RIO DE JANEIRO, KOMPAS.com – Ancaman tarif tambahan dari Presiden Amerika Serikat (AS) Donald Trump membayangi hari terakhir Konferensi Tingkat Tinggi (KTT) BRICS yang digelar di Rio de Janeiro, Brasil, Senin (7/7/2025).
Trump menyampaikan peringatan keras kepada negara-negara anggota BRICS, termasuk China dan India, dengan mengancam akan mengenakan tarif dagang tambahan sebesar 10 persen.
Pernyataan itu disampaikan melalui media sosial pada Minggu (6/7/2025) malam waktu setempat.
Baca juga: Setelah China, Giliran Afrika Selatan Klarifikasi Saat BRICS Diancam Trump
“Setiap negara yang menyelaraskan diri dengan kebijakan BRICS yang anti-Amerika akan dikenakan tarif tambahan sebesar 10 persen,” tulis Trump, sebagaimana diberitakan AFP pada Selasa (8/7/2025).
Blok BRICS, yang kini beranggotakan 11 negara, mewakili hampir setengah populasi dunia dan sekitar 40 persen dari output ekonomi global.
Namun, ancaman dari Gedung Putih ini kembali menghidupkan ketegangan dalam hubungan dagang antara Washington dan negara-negara berkembang.
Pernyataan Trump tersebut memicu respons beragam dari anggota BRICS. China, Rusia, dan Afrika Selatan menanggapi secara hati-hati dan menegaskan bahwa kerja sama mereka tidak dimaksudkan untuk menantang Amerika Serikat.
“China telah berulang kali menyatakan bahwa perang dagang tidak menguntungkan siapa pun, dan proteksionisme bukan solusi,” kata juru bicara Kementerian Luar Negeri China, Mao Ning.
Menurut Mao, BRICS merupakan platform penting bagi kerja sama antara pasar negara berkembang dan negara-negara selatan, yang mendorong keterbukaan, inklusivitas, serta kerja sama yang saling menguntungkan.
Ia menambahkan, blok ini tidak ditujukan pada negara mana pun dan tidak terlibat dalam konfrontasi kubu.
Nada serupa disampaikan oleh Rusia.
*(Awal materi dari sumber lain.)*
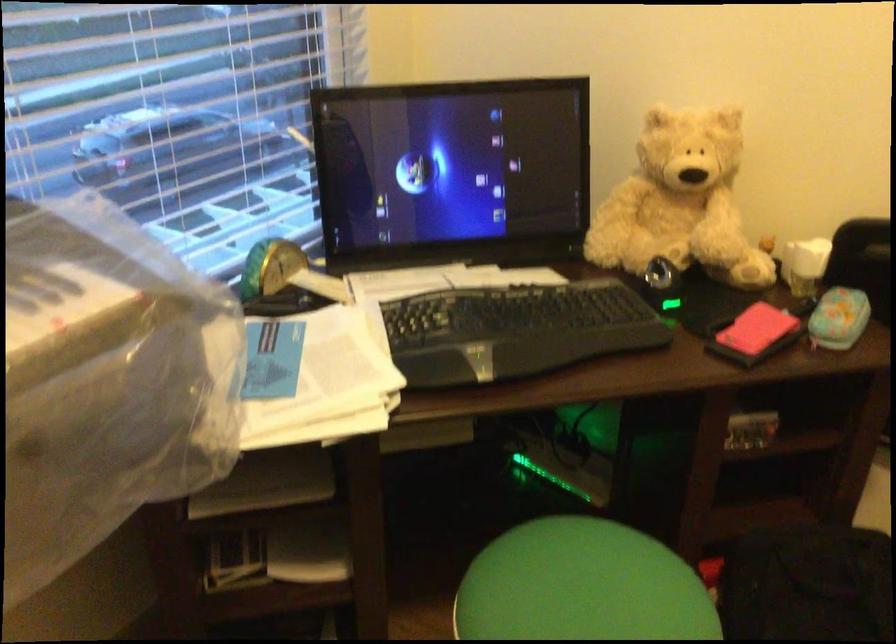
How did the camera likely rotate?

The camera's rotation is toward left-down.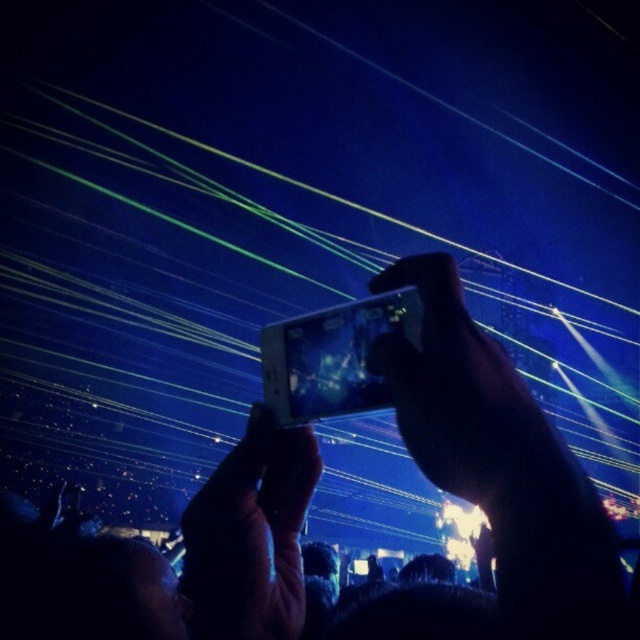
Question: Is matte black phone at center further to camera compared to black matte phone at center?

Choices:
 (A) no
 (B) yes

Answer: (A)

Question: In this image, where is matte black phone at center located relative to black matte phone at center?

Choices:
 (A) right
 (B) left

Answer: (A)

Question: Which of the following is the closest to the observer?

Choices:
 (A) black matte phone at center
 (B) matte black phone at center

Answer: (B)

Question: Can you confirm if matte black phone at center is positioned to the left of black matte phone at center?

Choices:
 (A) yes
 (B) no

Answer: (B)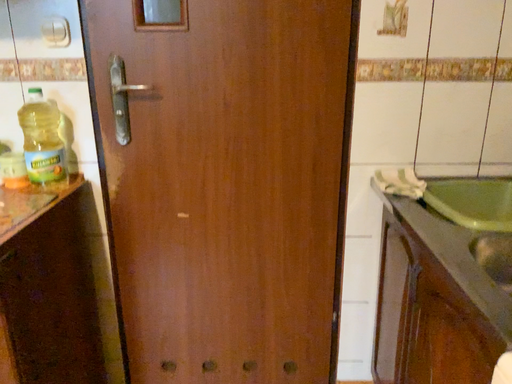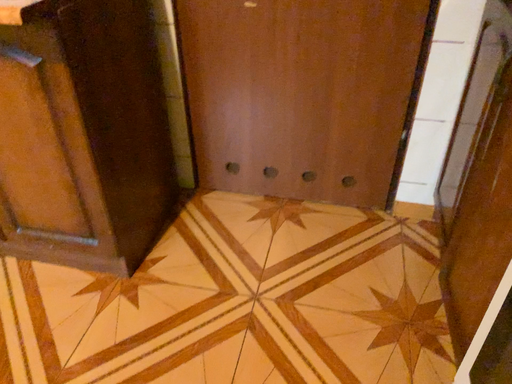
Question: Which way did the camera rotate in the video?

Choices:
 (A) rotated upward
 (B) rotated downward

Answer: (B)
Juru bicara Kremlin, Dmitry Peskov, menegaskan bahwa kerja sama BRICS tidak pernah dan tidak akan pernah diarahkan terhadap negara ketiga.
Berbeda dengan tanggapan diplomatis dari China dan Rusia, Presiden Brasil Luiz Inacio Lula da Silva menyuarakan respons yang lebih keras.
Baca juga: Presiden Prabowo Usul BRICS Jadi Motor Penggerak Kerja Sama Ekonomi Selatan
“Kami adalah negara berdaulat. Kami tidak menginginkan seorang kaisar,” ujar Lula.
Diketahui, KTT BRICS kali ini juga menyoroti dinamika internal di antara anggotanya.
Meski awalnya dibentuk sebagai forum kerja sama ekonomi negara berkembang, BRICS kini mempertemukan negara-negara yang memiliki kepentingan geopolitik yang sangat beragam, termasuk rival utama AS seperti Iran dan Rusia, serta beberapa sekutu Washington dari Amerika Latin, Afrika, Timur Tengah, dan Asia.